Which brings us to the trial of Lindsay Shepherd. Her would-be inquisitors – Herbert Pimlott and Nathan Rambukkana – spent 40 minutes bullying and shaming her, seeking to provoke a conformity she, to her eternal credit, stubbornly withheld. During that time, they traced a conspiratorial and frankly incoherent line between Jordan Peterson, a tenured professor of a major university, and the amorphous boogeyman of the 2016 American presidential election, the alt-right, and suggested ­– by way of this chain of faulty associations – that Shepherd is somehow morally culpable for her classroom presentation. They also demonstrated a remarkably patronizing attitude towards their own students, who were deemed too “young” to be able to contend with controversial arguments and opinions. Follow this reasoning to its logical conclusion and you arrive at an argument for indoctrination, not education – or perhaps for raising the voting age.

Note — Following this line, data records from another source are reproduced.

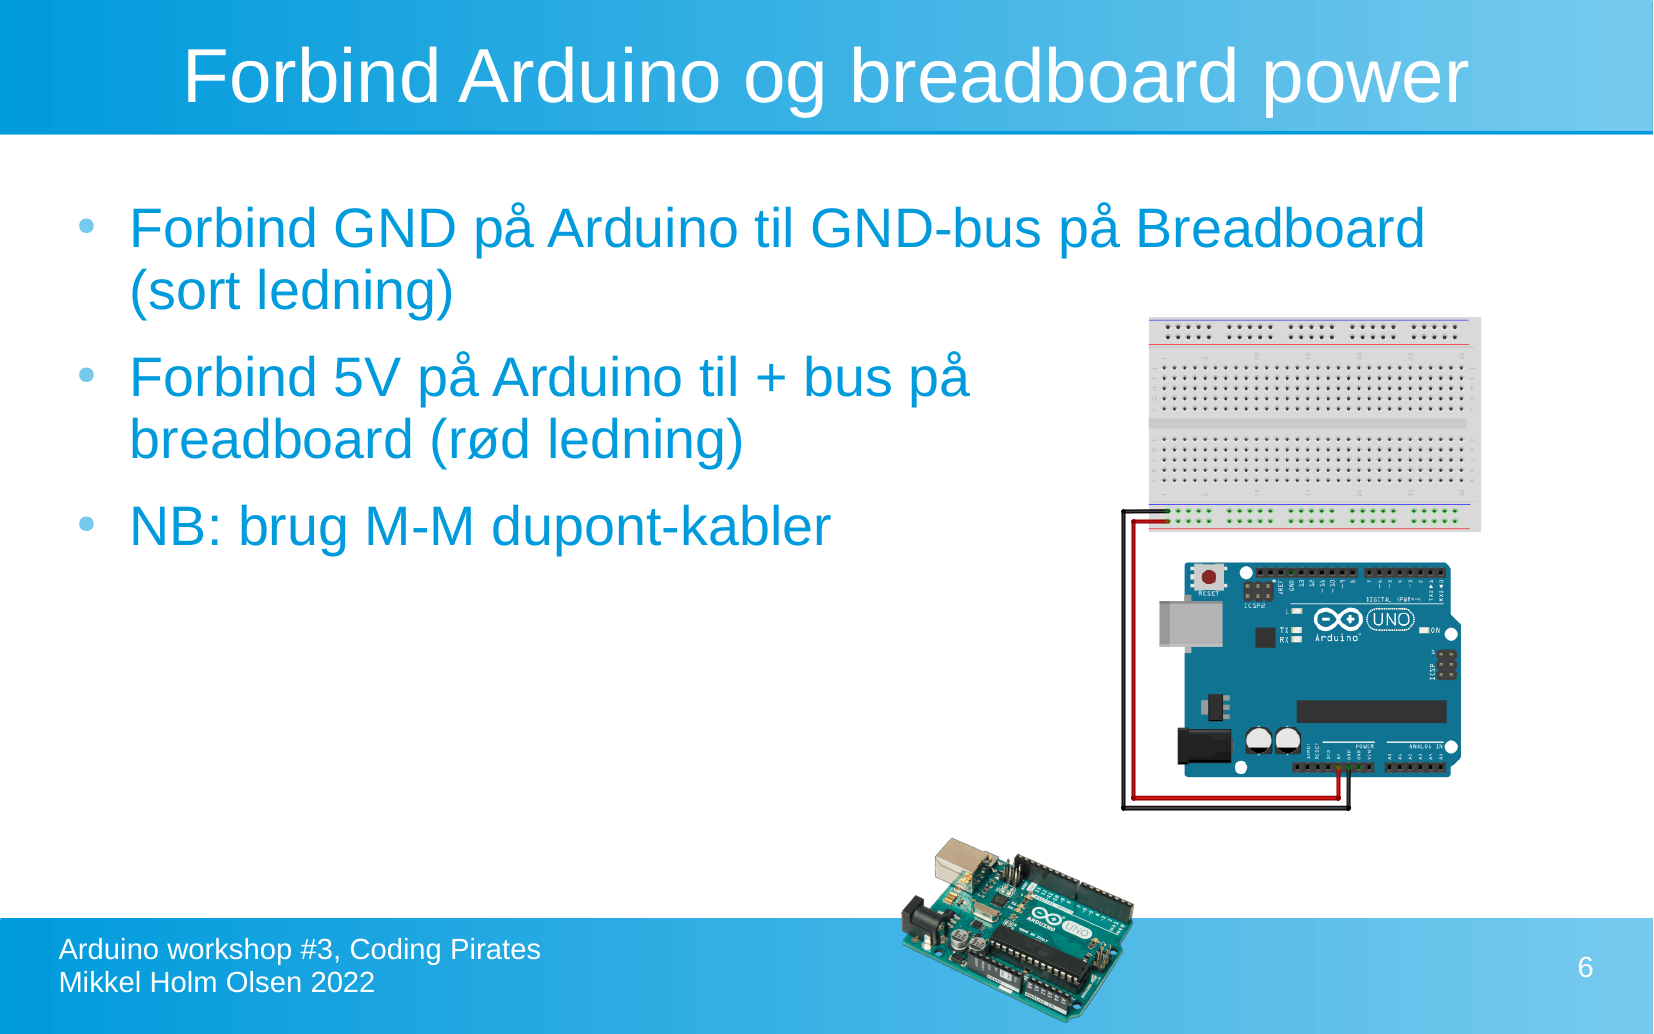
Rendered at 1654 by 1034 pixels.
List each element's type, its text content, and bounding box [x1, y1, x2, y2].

title Forbind Arduino og breadboard power [58, 32, 1594, 120]
picture [900, 854, 1138, 1024]
picture [1103, 299, 1501, 826]
list Forbind GND på Arduino til GND-bus på Breadboard (sort ledning) Forbind 5V på Arduino til + bus på breadboard (rød ledning) NB: brug M-M dupont-kabler [58, 196, 1594, 854]
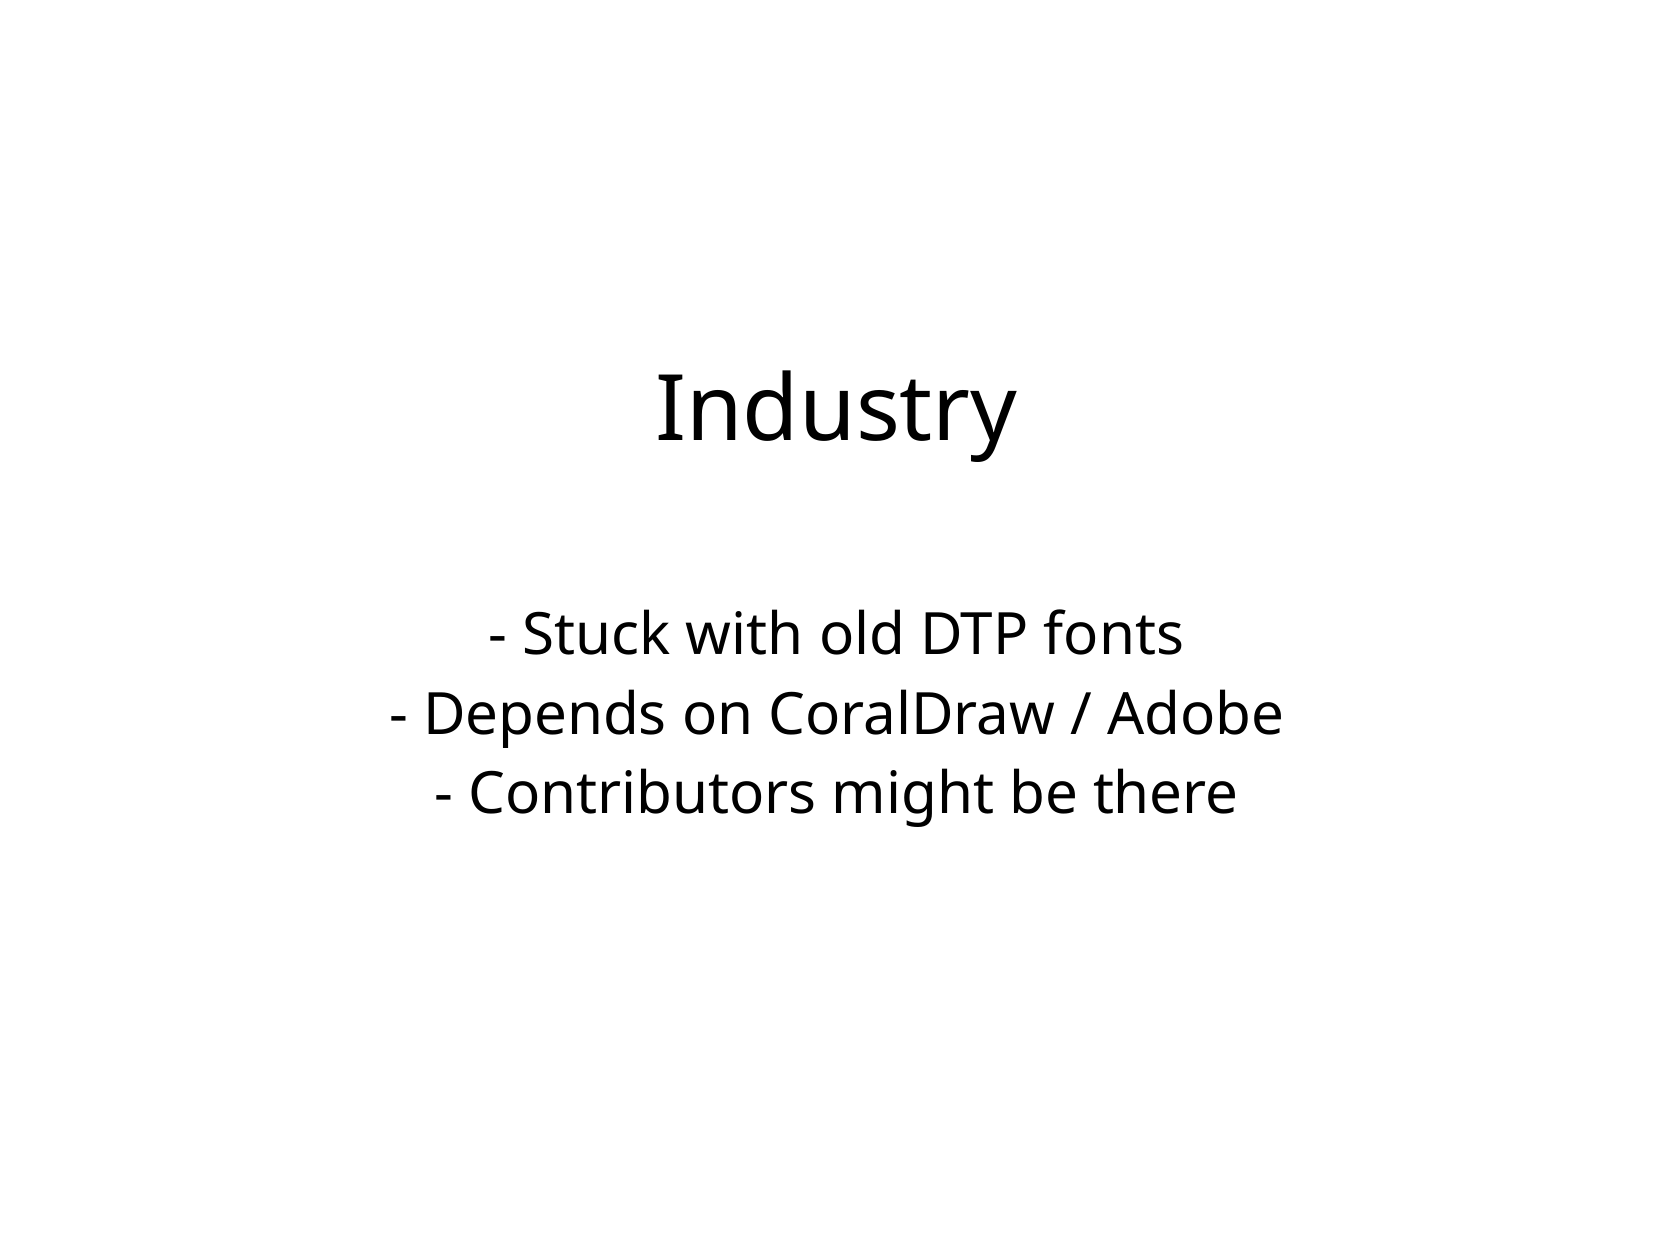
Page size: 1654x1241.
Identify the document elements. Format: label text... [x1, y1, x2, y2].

title Industry - Stuck with old DTP fonts - Depends on CoralDraw / Adobe - Contributors might be there [75, 343, 1564, 830]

The real headline-grabbing quotation, however, belonged to Rambukkana, who directly compared Jordan Peterson to Adolf Hitler. The academic left’s dislike of Peterson is well documented, and has manifested itself in libelous poster campaigns and coordinated efforts to have him fired or, failing that, shout him down at every opportunity. There is a growing list of professors, pundits and writers who have received similar treatment, at universities in Canada and abroad, and a pattern emerges, not only in the tactics these academic bullies employ – bullhorns to drown out debate; fire alarms to empty lecture halls; behind-the-scenes shaming to quell dissent – but in who the perpetrators are, and where their encouragement comes from. It is not physics majors mobilizing against open dialogue on campus; the computer science labs do not empty every time a controversial speaker ascends to the podium.

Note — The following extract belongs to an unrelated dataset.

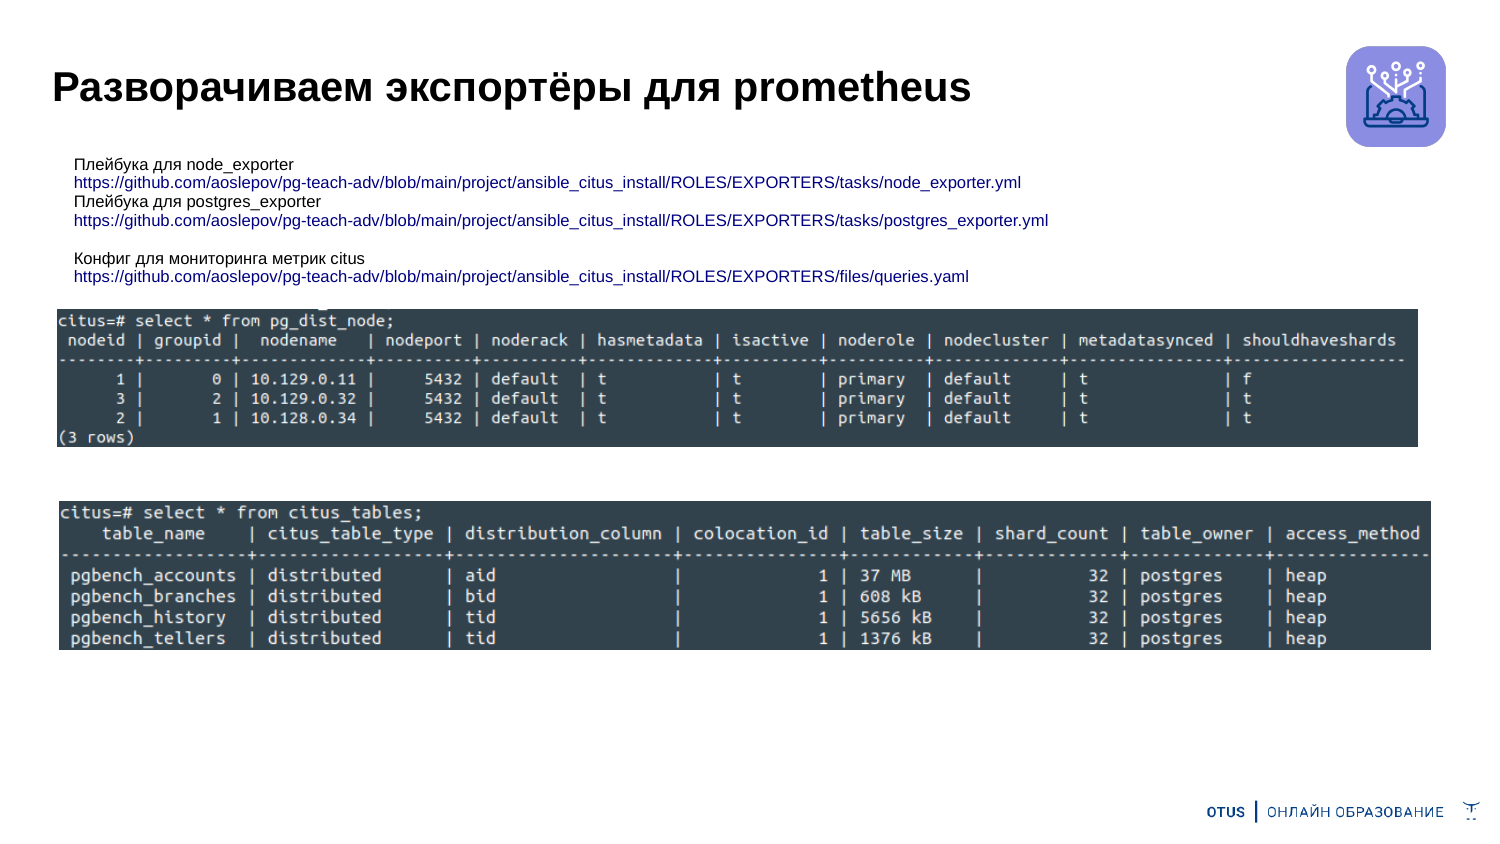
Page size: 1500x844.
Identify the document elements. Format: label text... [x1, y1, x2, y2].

The ire directed at Jordan Peterson, the outrageous vilification that seems so incomprehensible to the outside world, has its own ruthless logic. Almost alone among his peers, he has dared to speak out; he has been unsparing in his denunciations of the pernicious ideology that has grabbed hold of the academy, made a mockery of its educational mission, and transformed whole departments into propagandist wings of a quasi-Marxism. Gore Vidal once quipped that our universities had become “giant make-work programs for the conventionally educated,” but alas, even a conventional education far exceeds what today’s puffed up professors have to offer students.

Take a closer look, for example, at the academic pedigree of Professor Rambukkana, whose Wilfrid Laurier profile “areas of expertise” list encompasses “discourse analysis,” “non-monogamies” and “privilege,” and who has been awarded well over $100,000 in government grants. This man’s entire career has been nurtured within a closed environment, subsidized by the “privileged” whose taxes funded his research and pay his salary, and he has the gall to threaten Ms. Shepherd with class auditing because she won’t bow before his orthodoxy?

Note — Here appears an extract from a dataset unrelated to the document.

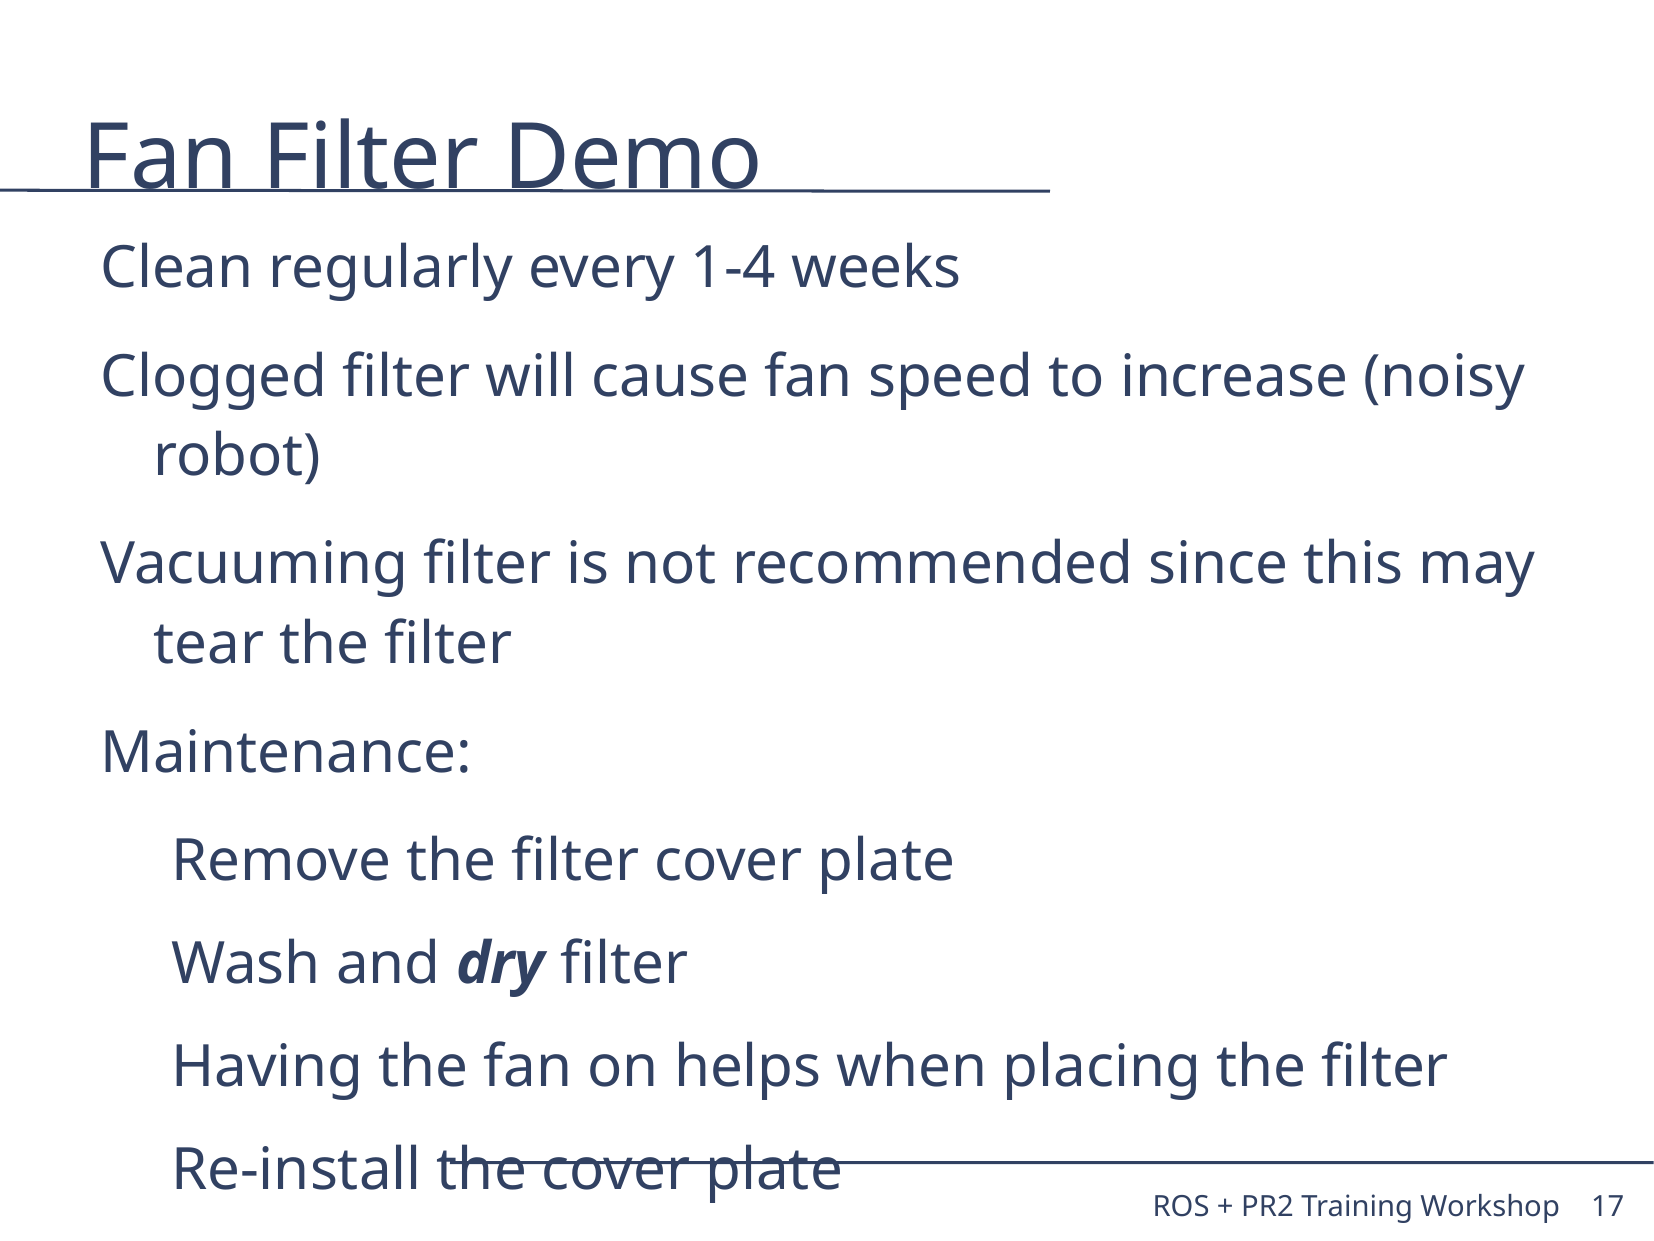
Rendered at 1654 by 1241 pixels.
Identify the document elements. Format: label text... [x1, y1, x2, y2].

list Clean regularly every 1-4 weeks Clogged filter will cause fan speed to increase (noisy robot) Vacuuming filter is not recommended since this may tear the filter Maintenance: Remove the filter cover plate Wash and dry filter Having the fan on helps when placing the filter Re-install the cover plate See support.willowgarage.com for replacements [82, 225, 1571, 1109]
title Fan Filter Demo [82, 56, 1571, 225]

In response to this public relations fiasco, Laurier’s vice-chancellor, Deborah MacLatchy, has variously promised to assemble a “task force” or engage an “independent party” to assess Shepherd’s mistreatment, but these are the standard responses of a university administrator disavowing responsibility and giving the appearance of action; in reality, she and her fellow administrators are merely waiting for public interest to wane. Meaningful change won’t come until we examine the underlying methodologies of entire academic departments. And to accomplish that, we will need to emulate the courage of Lindsay Shepherd and Jordan Peterson.